Données tirées d'une collection>
◆ ◆ ◆
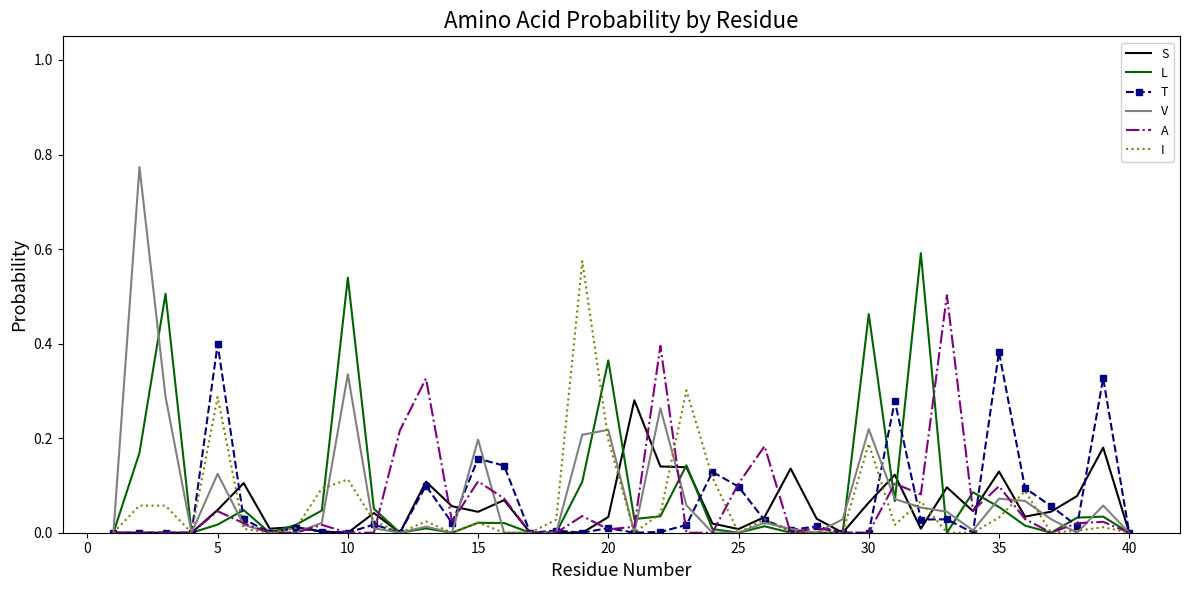

What are all the series names shown in the legend?

S, L, T, V, A, I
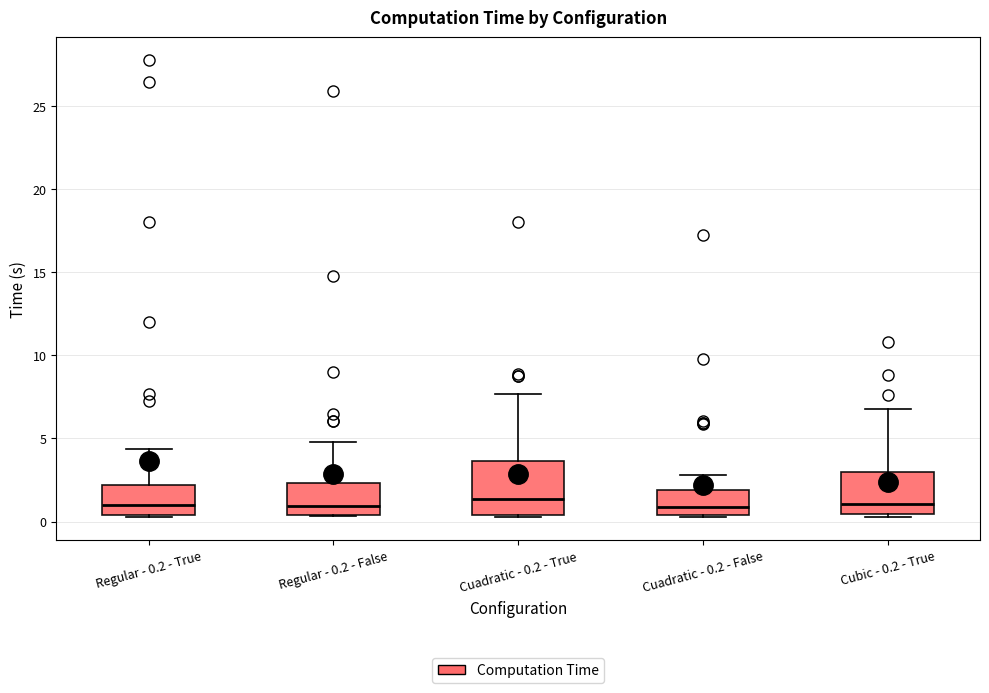

Reading left to right, read every box against the y-axis: the position of its median line, the range the box covers, and the ends of its whiskers. The values are not printed on the chart, so give them approximately, as read against the axis.

Regular - 0.2 - True: median 1.0, box 0.5 to 2.0, whiskers 0.5 to 4.5
Regular - 0.2 - False: median 1.0, box 0.5 to 2.5, whiskers 0.5 to 5.0
Cuadratic - 0.2 - True: median 1.5, box 0.5 to 3.5, whiskers 0.5 to 7.5
Cuadratic - 0.2 - False: median 1.0, box 0.5 to 2.0, whiskers 0.5 to 3.0
Cubic - 0.2 - True: median 1.0, box 0.5 to 3.0, whiskers 0.5 (just below the box's lower edge) to 7.0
◆ ◆ ◆
BUT DE L'EXERCICE> Mettez ces lignes en tableau Markdown à deux colonnes : « N° » pour le numéro de la ligne et « Texte » pour la ligne elle-même. Laissez de côté les lignes vides et les images.

EXERCICE TERMINÉ>
| N° | Texte |
|---|---|
| 1 | What are all the series names shown in the legend? |
| 2 | S, L, T, V, A, I |
| 3 | Reading left to right, read every box against the y-axis: the position of its median line, the range the box covers, and the ends of its whiskers. The values are not printed on the chart, so give them approximately, as read against the axis. |
| 4 | Regular - 0.2 - True: median 1.0, box 0.5 to 2.0, whiskers 0.5 to 4.5 |
| 5 | Regular - 0.2 - False: median 1.0, box 0.5 to 2.5, whiskers 0.5 to 5.0 |
| 6 | Cuadratic - 0.2 - True: median 1.5, box 0.5 to 3.5, whiskers 0.5 to 7.5 |
| 7 | Cuadratic - 0.2 - False: median 1.0, box 0.5 to 2.0, whiskers 0.5 to 3.0 |
| 8 | Cubic - 0.2 - True: median 1.0, box 0.5 to 3.0, whiskers 0.5 (just below the box's lower edge) to 7.0 |